One of the most controversial measures passed by the NP government was the Bantu Education Act of 1953. Before 1948 most black schooling and virtually all black teachers’ training was provided at mission schools. Most NP supporters viewed this as a particularly dangerous situation, believing that liberal anti-government ideas would be pumped into young black minds by malicious outsiders. They were determined to restructure black education in accordance with the new apartheid society.
The Bantu Education Act of 1953 established state control over all black education and the state therefore also took control of existing mission schools. It is notable that the Department of National Education was not given the responsibility for black education; instead it fell under the Department of Native Affairs, headed by Dr HF Verwoerd. In the Senate’s discussion of the draft bill, Verwoerd declared that the black learner should only be equipped “to meet the demands which the economic life of South Africa will impose on him”. According to Verwoerd there was “no place for him in the European community above the level of certain forms of labour”. However, in their own communities they would, he said, have plenty of economic opportunities.

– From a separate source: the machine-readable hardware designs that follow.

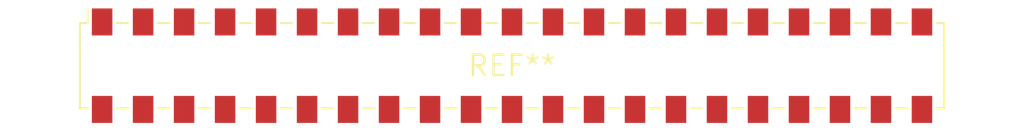
<source format=kicad_pcb>
(kicad_pcb (version 20240108) (generator pcbnew)

  (general
    (thickness 1.6)
  )

  (paper "A4")
  (layers
    (0 "F.Cu" signal)
    (31 "B.Cu" signal)
    (32 "B.Adhes" user "B.Adhesive")
    (33 "F.Adhes" user "F.Adhesive")
    (34 "B.Paste" user)
    (35 "F.Paste" user)
    (36 "B.SilkS" user "B.Silkscreen")
    (37 "F.SilkS" user "F.Silkscreen")
    (38 "B.Mask" user)
    (39 "F.Mask" user)
    (40 "Dwgs.User" user "User.Drawings")
    (41 "Cmts.User" user "User.Comments")
    (42 "Eco1.User" user "User.Eco1")
    (43 "Eco2.User" user "User.Eco2")
    (44 "Edge.Cuts" user)
    (45 "Margin" user)
    (46 "B.CrtYd" user "B.Courtyard")
    (47 "F.CrtYd" user "F.Courtyard")
    (48 "B.Fab" user)
    (49 "F.Fab" user)
    (50 "User.1" user)
    (51 "User.2" user)
    (52 "User.3" user)
    (53 "User.4" user)
    (54 "User.5" user)
    (55 "User.6" user)
    (56 "User.7" user)
    (57 "User.8" user)
    (58 "User.9" user)
  )

  (setup
    (pad_to_mask_clearance 0)
    (pcbplotparams
      (layerselection 0x00010fc_ffffffff)
      (plot_on_all_layers_selection 0x0000000_00000000)
      (disableapertmacros false)
      (usegerberextensions false)
      (usegerberattributes false)
      (usegerberadvancedattributes false)
      (creategerberjobfile false)
      (dashed_line_dash_ratio 12.000000)
      (dashed_line_gap_ratio 3.000000)
      (svgprecision 4)
      (plotframeref false)
      (viasonmask false)
      (mode 1)
      (useauxorigin false)
      (hpglpennumber 1)
      (hpglpenspeed 20)
      (hpglpendiameter 15.000000)
      (dxfpolygonmode false)
      (dxfimperialunits false)
      (dxfusepcbnewfont false)
      (psnegative false)
      (psa4output false)
      (plotreference false)
      (plotvalue false)
      (plotinvisibletext false)
      (sketchpadsonfab false)
      (subtractmaskfromsilk false)
      (outputformat 1)
      (mirror false)
      (drillshape 1)
      (scaleselection 1)
      (outputdirectory "")
    )
  )

  (net 0 "")

  (footprint "Samtec_HLE-121-02-xxx-DV-BE-LC_2x21_P2.54mm_Horizontal" (layer "F.Cu") (at 0 0))

)

</source>
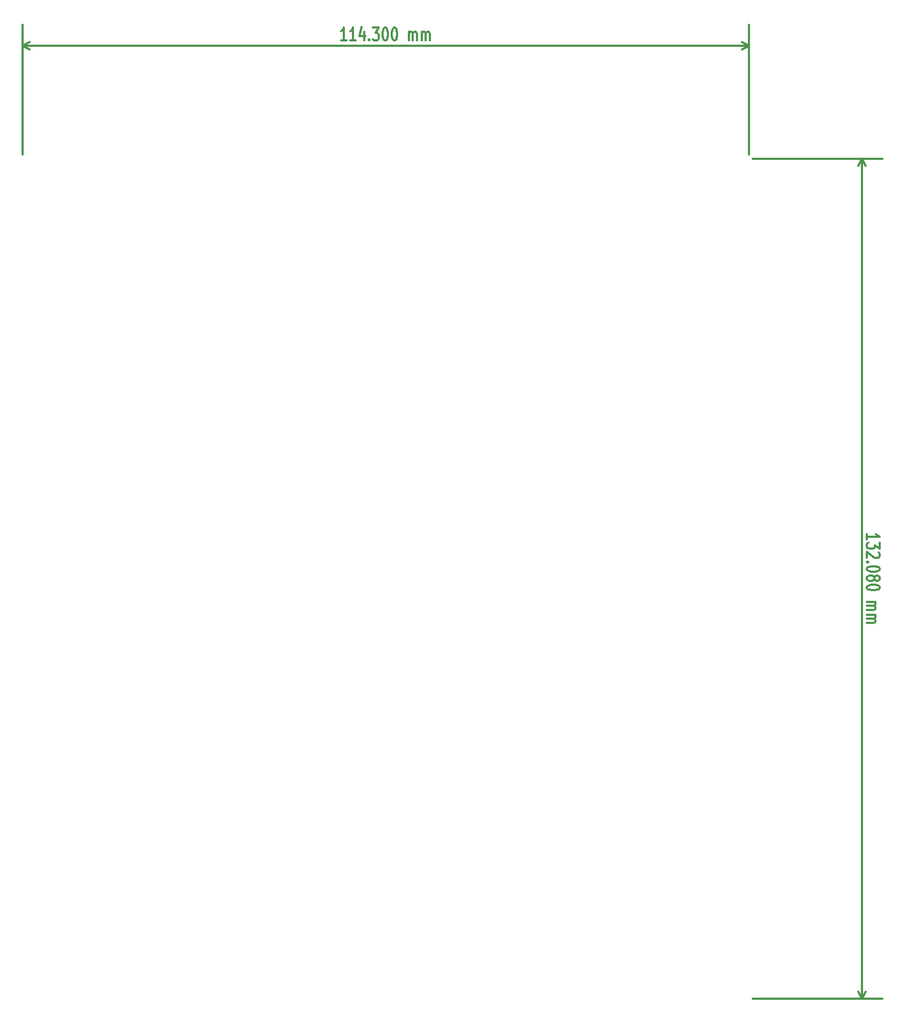
<source format=gbr>
G04 (created by PCBNEW-RS274X (2012-02-06 BZR 3180)-stable) date Fri 05 Oct 2012 08:43:45 AM CEST*
G01*
G70*
G90*
%MOIN*%
G04 Gerber Fmt 3.4, Leading zero omitted, Abs format*
%FSLAX34Y34*%
G04 APERTURE LIST*
%ADD10C,0.006000*%
%ADD11C,0.012000*%
G04 APERTURE END LIST*
G54D10*
G54D11*
X64315Y-37573D02*
X64315Y-37230D01*
X64315Y-37402D02*
X65115Y-37402D01*
X65001Y-37345D01*
X64925Y-37287D01*
X64887Y-37230D01*
X65115Y-37773D02*
X65115Y-38144D01*
X64810Y-37944D01*
X64810Y-38030D01*
X64772Y-38087D01*
X64734Y-38116D01*
X64658Y-38144D01*
X64468Y-38144D01*
X64391Y-38116D01*
X64353Y-38087D01*
X64315Y-38030D01*
X64315Y-37858D01*
X64353Y-37801D01*
X64391Y-37773D01*
X65039Y-38372D02*
X65077Y-38401D01*
X65115Y-38458D01*
X65115Y-38601D01*
X65077Y-38658D01*
X65039Y-38687D01*
X64963Y-38715D01*
X64887Y-38715D01*
X64772Y-38687D01*
X64315Y-38344D01*
X64315Y-38715D01*
X64391Y-38972D02*
X64353Y-39000D01*
X64315Y-38972D01*
X64353Y-38943D01*
X64391Y-38972D01*
X64315Y-38972D01*
X65115Y-39372D02*
X65115Y-39429D01*
X65077Y-39486D01*
X65039Y-39515D01*
X64963Y-39544D01*
X64810Y-39572D01*
X64620Y-39572D01*
X64468Y-39544D01*
X64391Y-39515D01*
X64353Y-39486D01*
X64315Y-39429D01*
X64315Y-39372D01*
X64353Y-39315D01*
X64391Y-39286D01*
X64468Y-39258D01*
X64620Y-39229D01*
X64810Y-39229D01*
X64963Y-39258D01*
X65039Y-39286D01*
X65077Y-39315D01*
X65115Y-39372D01*
X64772Y-39915D02*
X64810Y-39857D01*
X64849Y-39829D01*
X64925Y-39800D01*
X64963Y-39800D01*
X65039Y-39829D01*
X65077Y-39857D01*
X65115Y-39915D01*
X65115Y-40029D01*
X65077Y-40086D01*
X65039Y-40115D01*
X64963Y-40143D01*
X64925Y-40143D01*
X64849Y-40115D01*
X64810Y-40086D01*
X64772Y-40029D01*
X64772Y-39915D01*
X64734Y-39857D01*
X64696Y-39829D01*
X64620Y-39800D01*
X64468Y-39800D01*
X64391Y-39829D01*
X64353Y-39857D01*
X64315Y-39915D01*
X64315Y-40029D01*
X64353Y-40086D01*
X64391Y-40115D01*
X64468Y-40143D01*
X64620Y-40143D01*
X64696Y-40115D01*
X64734Y-40086D01*
X64772Y-40029D01*
X65115Y-40514D02*
X65115Y-40571D01*
X65077Y-40628D01*
X65039Y-40657D01*
X64963Y-40686D01*
X64810Y-40714D01*
X64620Y-40714D01*
X64468Y-40686D01*
X64391Y-40657D01*
X64353Y-40628D01*
X64315Y-40571D01*
X64315Y-40514D01*
X64353Y-40457D01*
X64391Y-40428D01*
X64468Y-40400D01*
X64620Y-40371D01*
X64810Y-40371D01*
X64963Y-40400D01*
X65039Y-40428D01*
X65077Y-40457D01*
X65115Y-40514D01*
X64315Y-41428D02*
X64849Y-41428D01*
X64772Y-41428D02*
X64810Y-41456D01*
X64849Y-41514D01*
X64849Y-41599D01*
X64810Y-41656D01*
X64734Y-41685D01*
X64315Y-41685D01*
X64734Y-41685D02*
X64810Y-41714D01*
X64849Y-41771D01*
X64849Y-41856D01*
X64810Y-41914D01*
X64734Y-41942D01*
X64315Y-41942D01*
X64315Y-42228D02*
X64849Y-42228D01*
X64772Y-42228D02*
X64810Y-42256D01*
X64849Y-42314D01*
X64849Y-42399D01*
X64810Y-42456D01*
X64734Y-42485D01*
X64315Y-42485D01*
X64734Y-42485D02*
X64810Y-42514D01*
X64849Y-42571D01*
X64849Y-42656D01*
X64810Y-42714D01*
X64734Y-42742D01*
X64315Y-42742D01*
X63999Y-14000D02*
X63999Y-66000D01*
X57250Y-14000D02*
X65279Y-14000D01*
X57250Y-66000D02*
X65279Y-66000D01*
X63999Y-66000D02*
X63769Y-65557D01*
X63999Y-66000D02*
X64229Y-65557D01*
X63999Y-14000D02*
X63769Y-14443D01*
X63999Y-14000D02*
X64229Y-14443D01*
X32073Y-06684D02*
X31730Y-06684D01*
X31902Y-06684D02*
X31902Y-05884D01*
X31845Y-05998D01*
X31787Y-06074D01*
X31730Y-06112D01*
X32644Y-06684D02*
X32301Y-06684D01*
X32473Y-06684D02*
X32473Y-05884D01*
X32416Y-05998D01*
X32358Y-06074D01*
X32301Y-06112D01*
X33158Y-06150D02*
X33158Y-06684D01*
X33015Y-05846D02*
X32872Y-06417D01*
X33244Y-06417D01*
X33472Y-06608D02*
X33500Y-06646D01*
X33472Y-06684D01*
X33443Y-06646D01*
X33472Y-06608D01*
X33472Y-06684D01*
X33701Y-05884D02*
X34072Y-05884D01*
X33872Y-06189D01*
X33958Y-06189D01*
X34015Y-06227D01*
X34044Y-06265D01*
X34072Y-06341D01*
X34072Y-06531D01*
X34044Y-06608D01*
X34015Y-06646D01*
X33958Y-06684D01*
X33786Y-06684D01*
X33729Y-06646D01*
X33701Y-06608D01*
X34443Y-05884D02*
X34500Y-05884D01*
X34557Y-05922D01*
X34586Y-05960D01*
X34615Y-06036D01*
X34643Y-06189D01*
X34643Y-06379D01*
X34615Y-06531D01*
X34586Y-06608D01*
X34557Y-06646D01*
X34500Y-06684D01*
X34443Y-06684D01*
X34386Y-06646D01*
X34357Y-06608D01*
X34329Y-06531D01*
X34300Y-06379D01*
X34300Y-06189D01*
X34329Y-06036D01*
X34357Y-05960D01*
X34386Y-05922D01*
X34443Y-05884D01*
X35014Y-05884D02*
X35071Y-05884D01*
X35128Y-05922D01*
X35157Y-05960D01*
X35186Y-06036D01*
X35214Y-06189D01*
X35214Y-06379D01*
X35186Y-06531D01*
X35157Y-06608D01*
X35128Y-06646D01*
X35071Y-06684D01*
X35014Y-06684D01*
X34957Y-06646D01*
X34928Y-06608D01*
X34900Y-06531D01*
X34871Y-06379D01*
X34871Y-06189D01*
X34900Y-06036D01*
X34928Y-05960D01*
X34957Y-05922D01*
X35014Y-05884D01*
X35928Y-06684D02*
X35928Y-06150D01*
X35928Y-06227D02*
X35956Y-06189D01*
X36014Y-06150D01*
X36099Y-06150D01*
X36156Y-06189D01*
X36185Y-06265D01*
X36185Y-06684D01*
X36185Y-06265D02*
X36214Y-06189D01*
X36271Y-06150D01*
X36356Y-06150D01*
X36414Y-06189D01*
X36442Y-06265D01*
X36442Y-06684D01*
X36728Y-06684D02*
X36728Y-06150D01*
X36728Y-06227D02*
X36756Y-06189D01*
X36814Y-06150D01*
X36899Y-06150D01*
X36956Y-06189D01*
X36985Y-06265D01*
X36985Y-06684D01*
X36985Y-06265D02*
X37014Y-06189D01*
X37071Y-06150D01*
X37156Y-06150D01*
X37214Y-06189D01*
X37242Y-06265D01*
X37242Y-06684D01*
X57000Y-07000D02*
X12000Y-07000D01*
X57000Y-13750D02*
X57000Y-05720D01*
X12000Y-13750D02*
X12000Y-05720D01*
X12000Y-07000D02*
X12443Y-06770D01*
X12000Y-07000D02*
X12443Y-07230D01*
X57000Y-07000D02*
X56557Y-06770D01*
X57000Y-07000D02*
X56557Y-07230D01*
M02*

</source>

Verwoerd also suggested that black people had previously been subjected to a school system that was traditionally European, one which alienated them from their traditional social background. This had misled them by showing them the “green pastures of European society” in which they were “not allowed to graze”. According to Verwoerd it served no useful purpose to teach a black child a curriculum that was traditionally European. He went on to say that it would be unnecessary and even absurd to teach a black child mathematics, because he would never use it in practice. Black children should be trained and taught, he said, “in accordance with their opportunities in life”.
The Bantu Education Act aroused widespread protest, but Verwoerd was unmoved. The immediate result of the Act was a dramatic decline in the quality of black education. This could be seen in the decline in the number of black teachers in training from 8817 in 1954 to 5908 in 1961. At the same time the pupil/teacher ratio in black schools rose from 40:1 in 1953 to 50:1 in 1960. There was a corresponding deterioration in examination results.
The most telling criticism of Bantu Education was the fact that while the number of black children at school doubled between 1954 and 1965, there was no corresponding increase in government spending. Indeed, in this period the government expenditure on each black learner dropped considerably.